Блэз сел на диван напротив Шефа, как делал обычно в те годы, когда служил здесь в качестве подмастерья. Девицы Уилсон в бальных платьях с блестками в другом конце этой похожей на музей комнаты играли в трик-трак. В одной из соседних комнат накрывали стол к праздничному ужину в честь восхождения новой политической звезды. Херст слушал, задавал вопросы, закрывал глаза, как бы пытаясь представить себе, наверное, не взрыв, а заголовки завтрашних газет с его описанием. Наконец он положил трубку.
— Я был там, — сказал Блэз.
Херст с профессиональным мастерством опросил Блэза и что-то записал, не обращая внимания на девиц Уилсон.
— Будут иски, — сказал он, — хотя окружной прокурор не видит нашей вины. Но случившегося не изменишь. Главное — не давать покоя Рузвельту. С шахтерами он вел себя, как последний осел. Ты же видишь, это враг рабочего человека.

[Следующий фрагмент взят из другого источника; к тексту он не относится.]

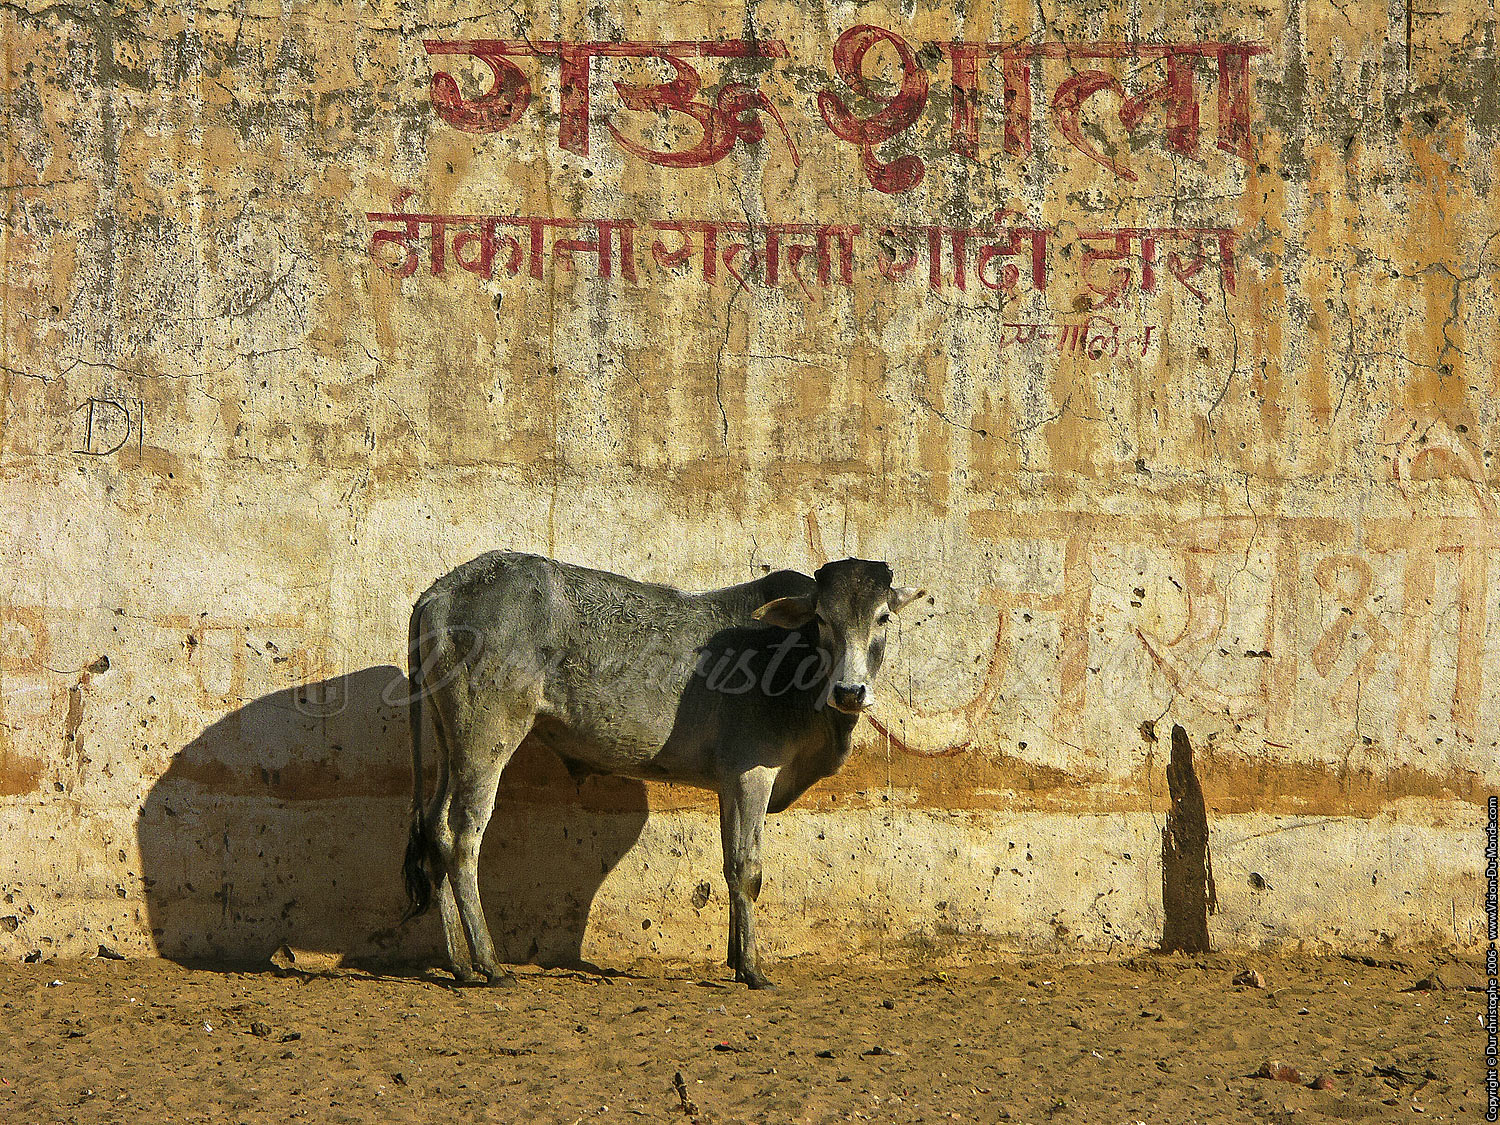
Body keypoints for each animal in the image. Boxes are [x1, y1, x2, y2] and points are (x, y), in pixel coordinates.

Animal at [401, 552, 923, 989]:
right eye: (822, 621)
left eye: (883, 618)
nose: (850, 691)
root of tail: (441, 591)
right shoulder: (751, 774)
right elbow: (747, 869)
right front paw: (753, 970)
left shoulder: (728, 784)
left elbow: (730, 864)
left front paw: (736, 957)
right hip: (487, 739)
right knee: (464, 836)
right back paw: (489, 964)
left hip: (451, 743)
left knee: (437, 830)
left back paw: (460, 964)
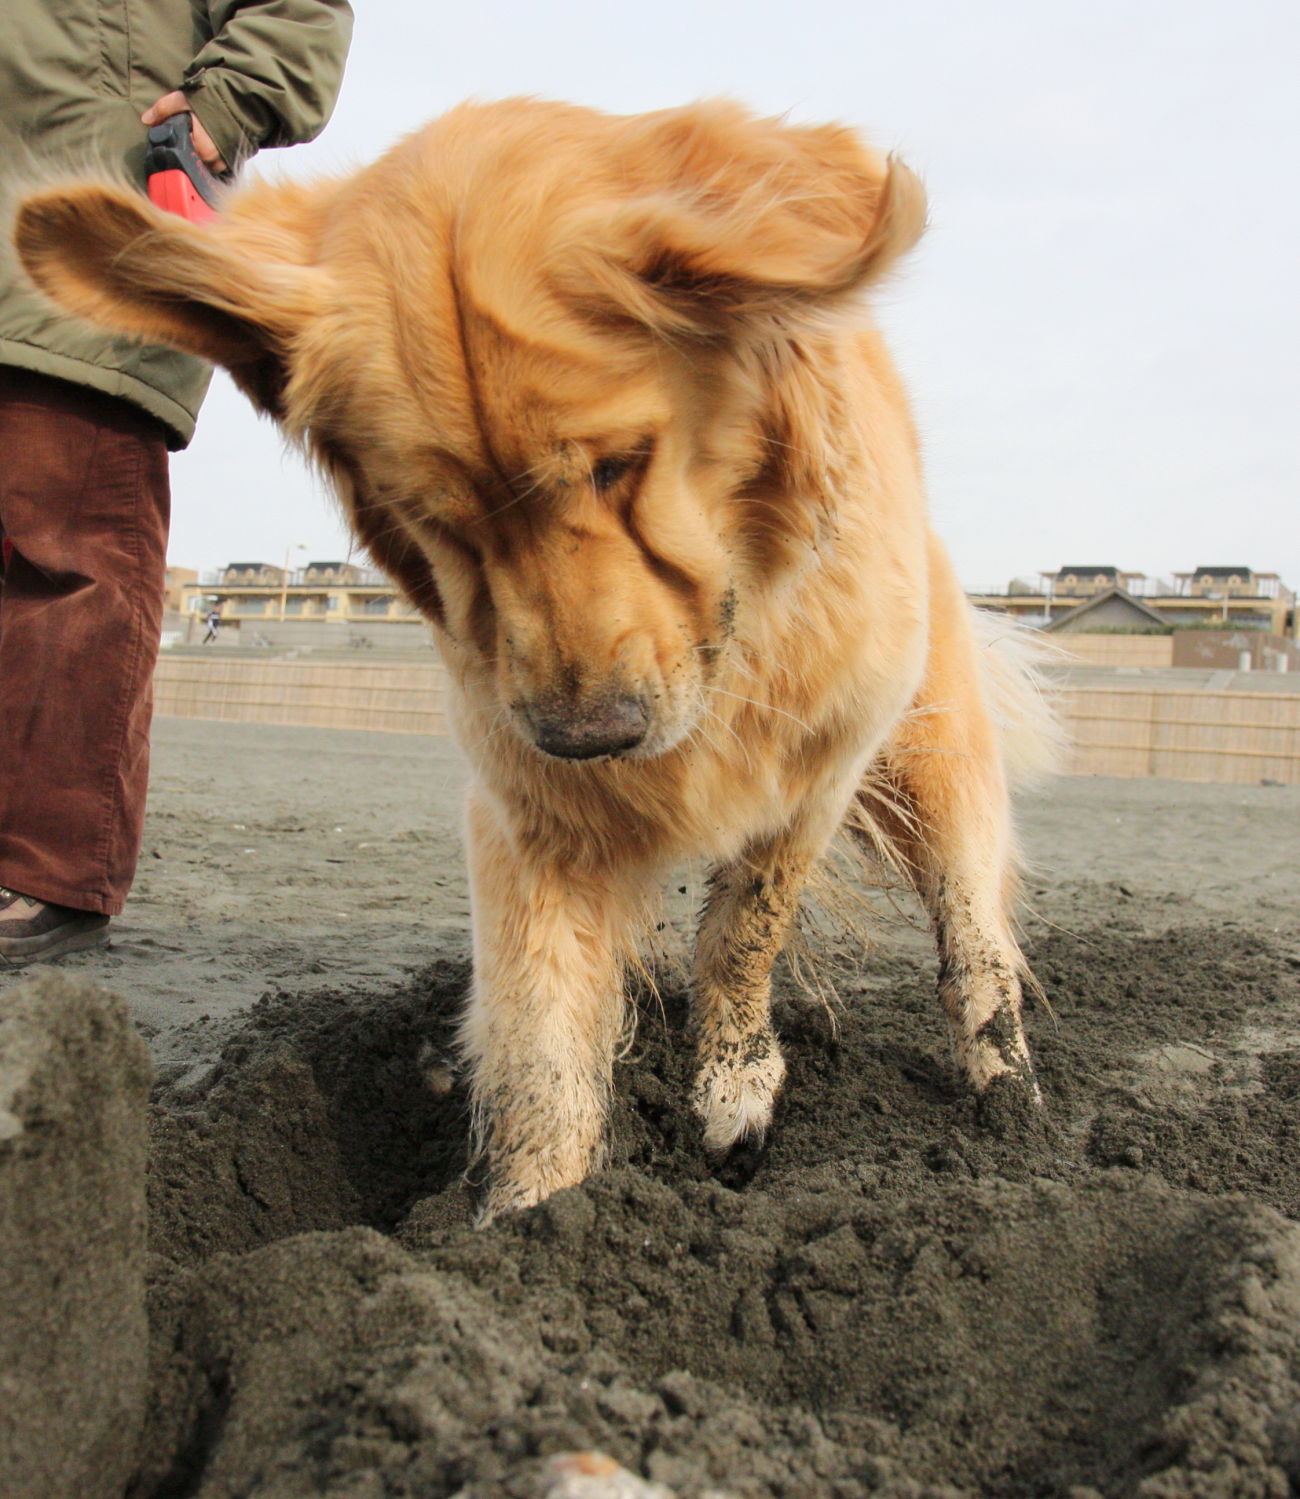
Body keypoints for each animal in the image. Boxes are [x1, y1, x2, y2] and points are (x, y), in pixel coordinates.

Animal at [15, 99, 1055, 1217]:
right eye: (434, 516)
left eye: (619, 465)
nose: (591, 737)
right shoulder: (528, 808)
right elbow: (540, 1035)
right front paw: (535, 1222)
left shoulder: (822, 759)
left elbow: (748, 919)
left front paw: (733, 1087)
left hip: (934, 754)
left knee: (973, 927)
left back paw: (1008, 1099)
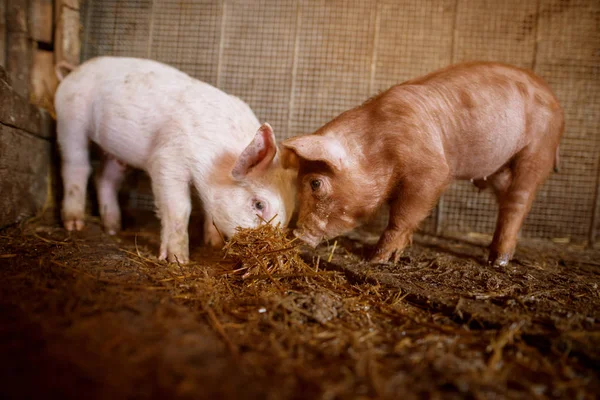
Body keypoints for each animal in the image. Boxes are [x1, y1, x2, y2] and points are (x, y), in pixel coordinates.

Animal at [55, 56, 296, 262]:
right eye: (259, 205)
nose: (275, 258)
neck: (217, 160)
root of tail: (74, 70)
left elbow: (208, 210)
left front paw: (213, 244)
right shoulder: (167, 159)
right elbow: (180, 208)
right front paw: (178, 260)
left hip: (117, 151)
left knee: (104, 178)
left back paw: (114, 228)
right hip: (70, 118)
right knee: (76, 166)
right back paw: (75, 224)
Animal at [282, 61, 564, 266]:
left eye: (315, 183)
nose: (295, 235)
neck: (378, 147)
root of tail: (553, 96)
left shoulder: (430, 171)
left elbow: (403, 214)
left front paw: (376, 259)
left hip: (538, 148)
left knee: (519, 201)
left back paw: (498, 262)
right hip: (498, 167)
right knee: (506, 201)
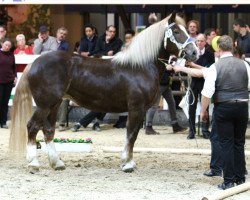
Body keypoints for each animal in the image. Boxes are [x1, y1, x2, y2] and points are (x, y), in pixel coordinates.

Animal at [9, 12, 197, 173]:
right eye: (176, 31)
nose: (194, 52)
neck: (139, 66)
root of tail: (34, 63)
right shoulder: (136, 108)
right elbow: (131, 135)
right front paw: (127, 164)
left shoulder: (141, 110)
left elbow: (134, 135)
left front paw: (129, 162)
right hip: (44, 105)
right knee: (32, 127)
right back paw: (33, 164)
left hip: (54, 105)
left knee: (48, 130)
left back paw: (57, 163)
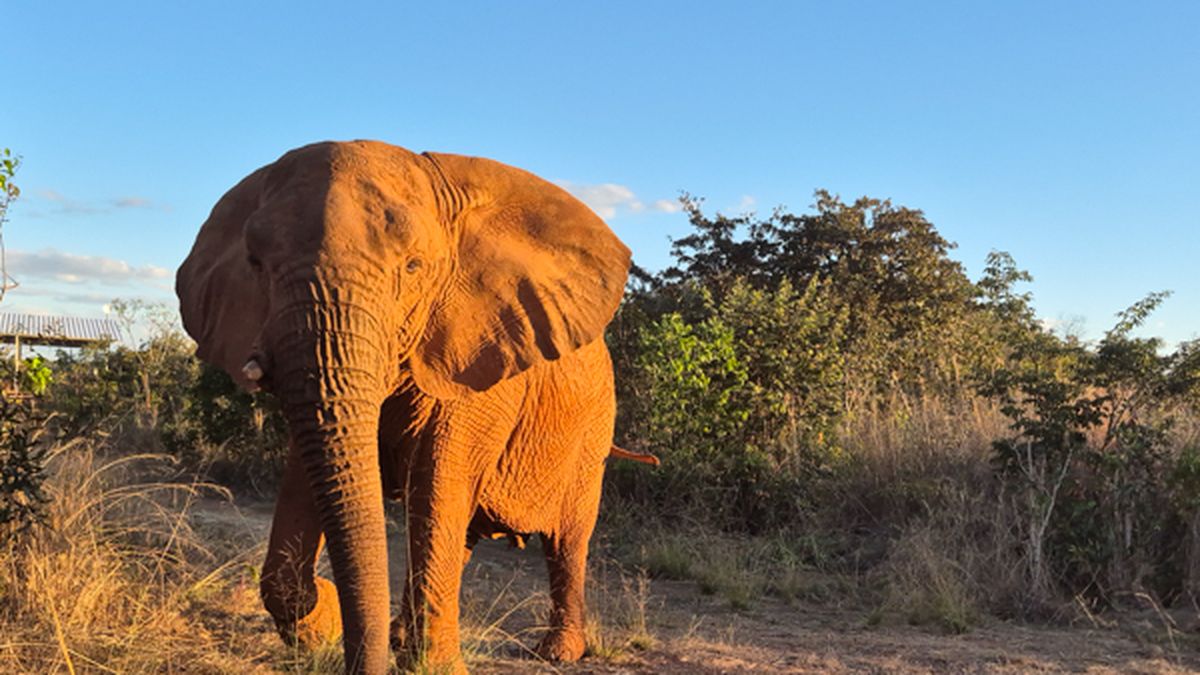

— Да, — сказал Блэз. Странно было слышать, как Шеф выставляет политические оценки. Как правило, он был безразличен к моральной стороне событий. Значение имело только одно — как подать новость. Теперь новостью стал он сам. Блэз подумал, отдает ли Херст себе отчет в том риске, на который он идет. Он, посвятивший жизнь беспардонным измышлениям о других, сам превратился в объект воссоздания теми же точно методами. Блэз понимал, что Шеф угодил в устроенную им самим западню. Но пока он поздравил новую звезду на политическом небосклоне.
Херст принял это как должное.
— Мне следовало баллотироваться в губернаторы. Но времени не оставалось, и девятьсот четвертый год уже на носу, и нет никого, кто мог бы составить конкуренцию Рузвельту. Я заполучил Лос-Анджелес.
— Лос-Анджелес?
— Городскую газету. Я назову ее «Икзэминер». Следующим будет Бостон.
— А Балтимор?
— Мне нужна там организационная поддержка, Блэз. Может быть, ты мог бы взять это на себя. — Внимание Херста металось от газет к политике и обратно, как будто это было одно и то же, впрочем, именно так Херст это в данный момент и воспринимал, что, по мнению Блэза, было чревато бедой. Нельзя быть изобретателем американского мира и изобретением в одно и то же время.
Джордж Томпсон появился в дверях с раскрасневшимся от позднего празднества лицом.
— Джентльмен, которого вы ждете, — загадочно объявил он.
Херст вскочил на ноги, Блэз сделал то же самое. Девицы Уилсон по-прежнему играли в трик-трак. В дверном проеме возникла внушительная фигура государственного мужа в черном альпаковом сюртуке при галстуке-ленточке, самого Уильяма Дженнингса Брайана.